*** Opening of Exercise data ***
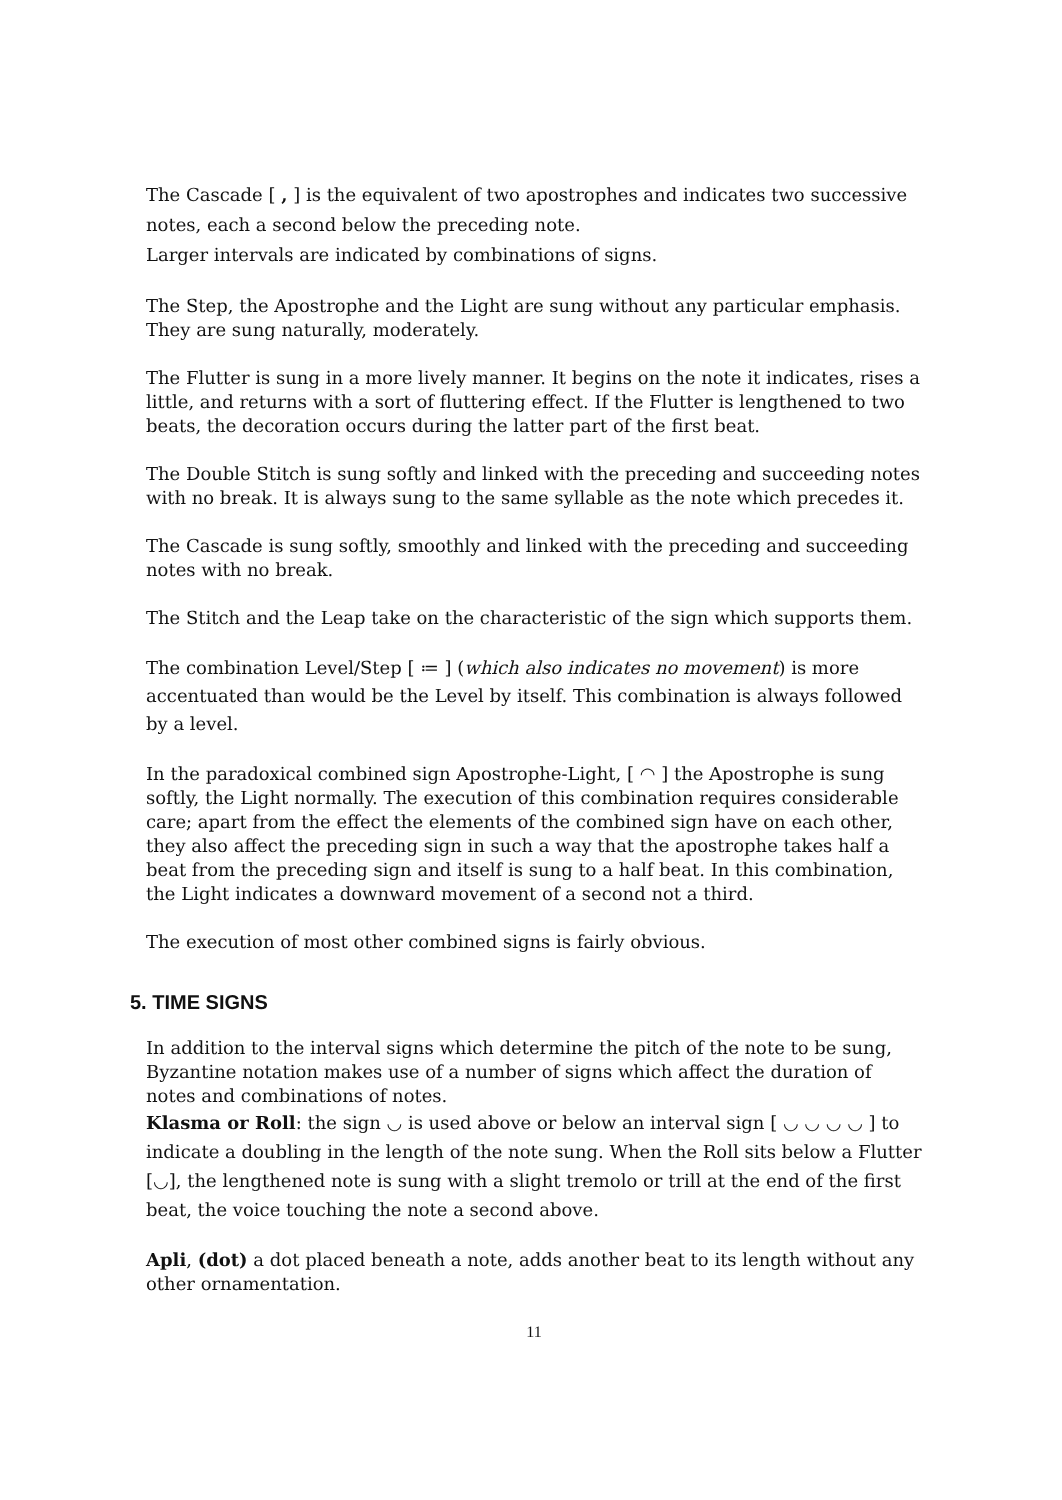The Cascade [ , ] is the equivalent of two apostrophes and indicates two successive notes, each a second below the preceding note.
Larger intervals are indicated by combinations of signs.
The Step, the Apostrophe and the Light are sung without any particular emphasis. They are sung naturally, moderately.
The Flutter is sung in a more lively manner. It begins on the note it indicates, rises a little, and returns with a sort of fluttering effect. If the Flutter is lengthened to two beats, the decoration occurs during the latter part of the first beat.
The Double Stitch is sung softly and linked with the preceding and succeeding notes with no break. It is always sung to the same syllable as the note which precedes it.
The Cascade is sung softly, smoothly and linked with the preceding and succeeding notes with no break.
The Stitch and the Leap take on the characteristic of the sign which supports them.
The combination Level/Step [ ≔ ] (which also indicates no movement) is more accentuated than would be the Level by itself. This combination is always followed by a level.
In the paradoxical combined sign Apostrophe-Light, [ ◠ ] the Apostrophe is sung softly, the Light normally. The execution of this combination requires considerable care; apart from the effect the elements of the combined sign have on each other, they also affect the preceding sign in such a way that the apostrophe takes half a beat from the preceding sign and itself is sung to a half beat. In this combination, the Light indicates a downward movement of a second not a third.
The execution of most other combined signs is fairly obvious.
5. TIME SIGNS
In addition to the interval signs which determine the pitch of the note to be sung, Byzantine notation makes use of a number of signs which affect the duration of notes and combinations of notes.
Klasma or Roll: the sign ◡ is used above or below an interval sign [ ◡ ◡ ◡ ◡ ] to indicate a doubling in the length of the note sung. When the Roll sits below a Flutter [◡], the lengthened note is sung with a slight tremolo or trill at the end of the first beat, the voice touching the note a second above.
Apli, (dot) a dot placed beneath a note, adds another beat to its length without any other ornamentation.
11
*** Close of Exercise data ***
*** Opening of Exercise data ***
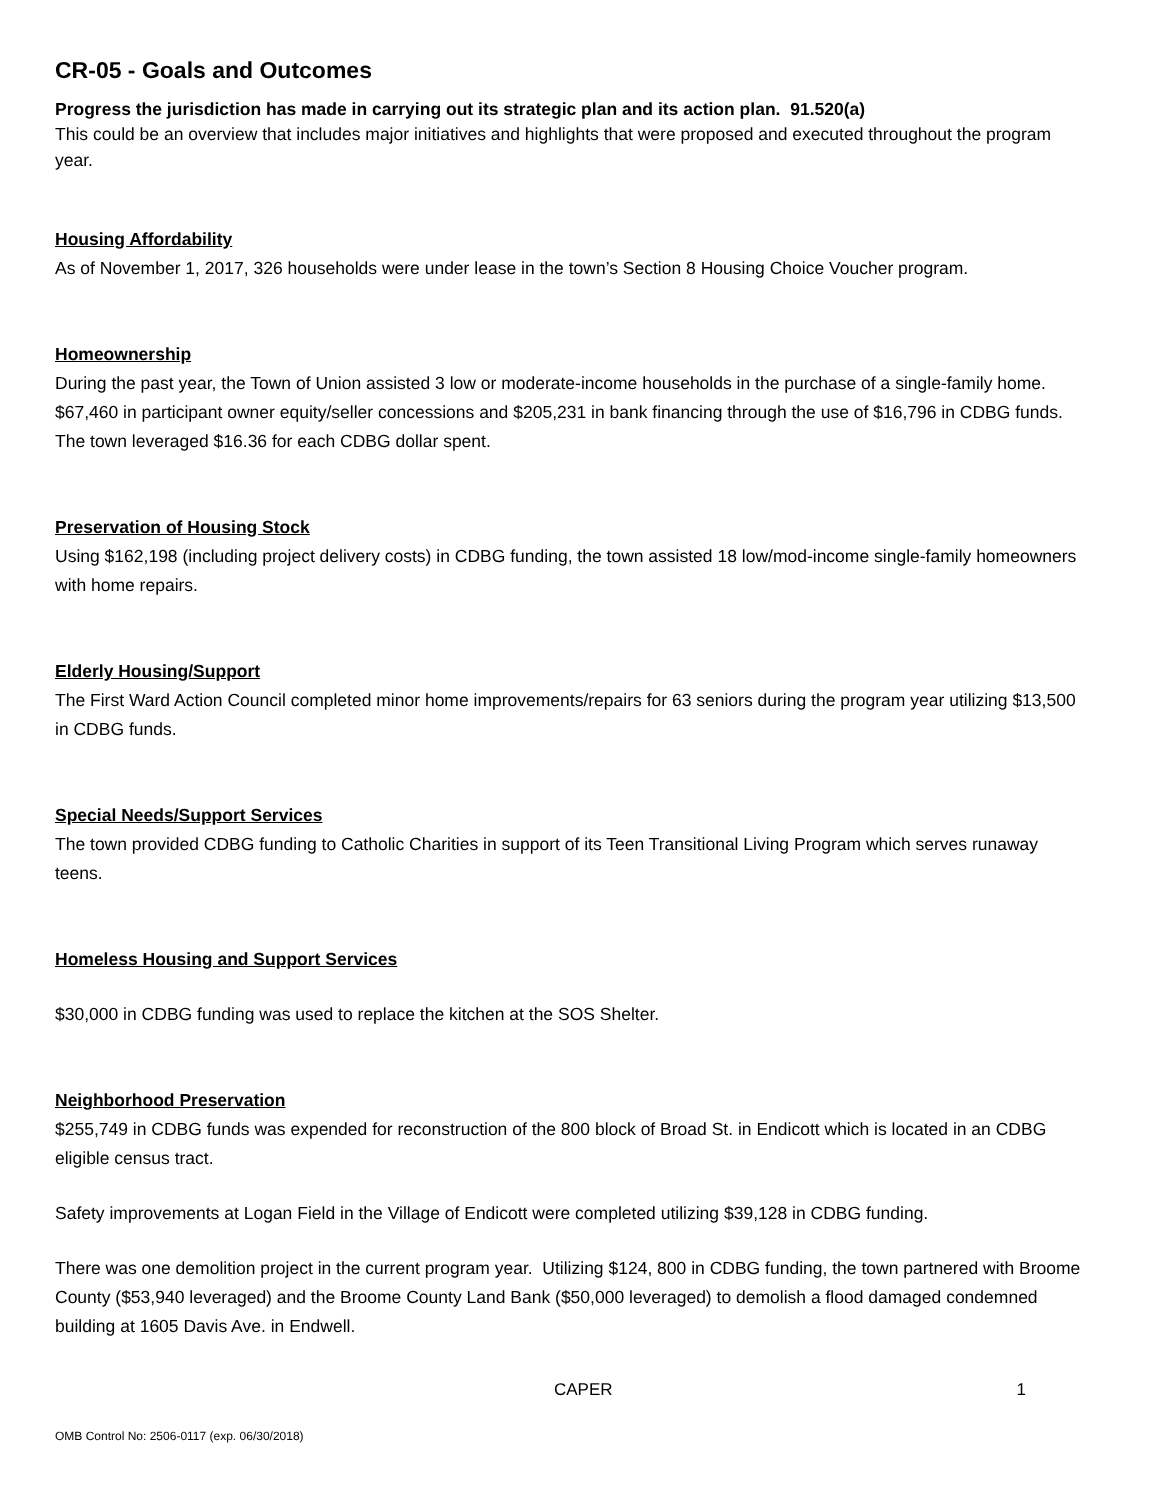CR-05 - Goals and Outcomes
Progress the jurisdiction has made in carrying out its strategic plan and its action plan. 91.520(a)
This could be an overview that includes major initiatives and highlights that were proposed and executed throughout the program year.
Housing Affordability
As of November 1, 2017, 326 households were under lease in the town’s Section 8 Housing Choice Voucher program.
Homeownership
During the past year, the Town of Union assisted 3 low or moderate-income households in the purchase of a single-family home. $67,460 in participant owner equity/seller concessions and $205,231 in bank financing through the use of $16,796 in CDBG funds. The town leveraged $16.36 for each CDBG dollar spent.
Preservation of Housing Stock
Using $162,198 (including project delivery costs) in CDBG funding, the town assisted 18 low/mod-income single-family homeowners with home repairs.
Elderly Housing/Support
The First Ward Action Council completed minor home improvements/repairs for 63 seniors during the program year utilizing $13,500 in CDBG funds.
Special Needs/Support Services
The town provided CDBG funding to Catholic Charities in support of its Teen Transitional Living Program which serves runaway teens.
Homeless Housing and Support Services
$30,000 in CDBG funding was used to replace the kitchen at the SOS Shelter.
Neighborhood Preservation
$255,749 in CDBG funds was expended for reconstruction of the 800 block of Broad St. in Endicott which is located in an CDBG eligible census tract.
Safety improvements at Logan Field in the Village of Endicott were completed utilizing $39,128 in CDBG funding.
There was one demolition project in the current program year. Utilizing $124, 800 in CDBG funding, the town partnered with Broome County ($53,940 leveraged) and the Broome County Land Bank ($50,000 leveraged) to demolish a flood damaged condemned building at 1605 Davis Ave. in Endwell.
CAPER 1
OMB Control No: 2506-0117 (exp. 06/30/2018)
*** Close of Exercise data ***
Task prompt
In the listing above, find the line containing "The Cascade [ , ]" and the line containing "The Stitch and", then write out both of them and every line between, exactly, with no pictures.

Solution to the problem
The Cascade [ , ] is the equivalent of two apostrophes and indicates two successive notes, each a second below the preceding note.
Larger intervals are indicated by combinations of signs.
The Step, the Apostrophe and the Light are sung without any particular emphasis. They are sung naturally, moderately.
The Flutter is sung in a more lively manner. It begins on the note it indicates, rises a little, and returns with a sort of fluttering effect. If the Flutter is lengthened to two beats, the decoration occurs during the latter part of the first beat.
The Double Stitch is sung softly and linked with the preceding and succeeding notes with no break. It is always sung to the same syllable as the note which precedes it.
The Cascade is sung softly, smoothly and linked with the preceding and succeeding notes with no break.
The Stitch and the Leap take on the characteristic of the sign which supports them.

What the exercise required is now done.